◆ **Material for this exercise**
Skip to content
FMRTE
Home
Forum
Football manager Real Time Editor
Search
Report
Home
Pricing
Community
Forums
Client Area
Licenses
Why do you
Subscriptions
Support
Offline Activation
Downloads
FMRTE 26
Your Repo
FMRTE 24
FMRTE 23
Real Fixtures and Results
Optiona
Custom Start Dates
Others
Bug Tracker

◆ **Directive**
Reproduce every line of the entries above word for word.

◆ **Solution to this exercise**
Skip to content
FMRTE
Home
Forum
Football manager Real Time Editor
Search
Report
Home
Pricing
Community
Forums
Client Area
Licenses
Why do you
Subscriptions
Support
Offline Activation
Downloads
FMRTE 26
Your Repo
FMRTE 24
FMRTE 23
Real Fixtures and Results
Optiona
Custom Start Dates
Others
Bug Tracker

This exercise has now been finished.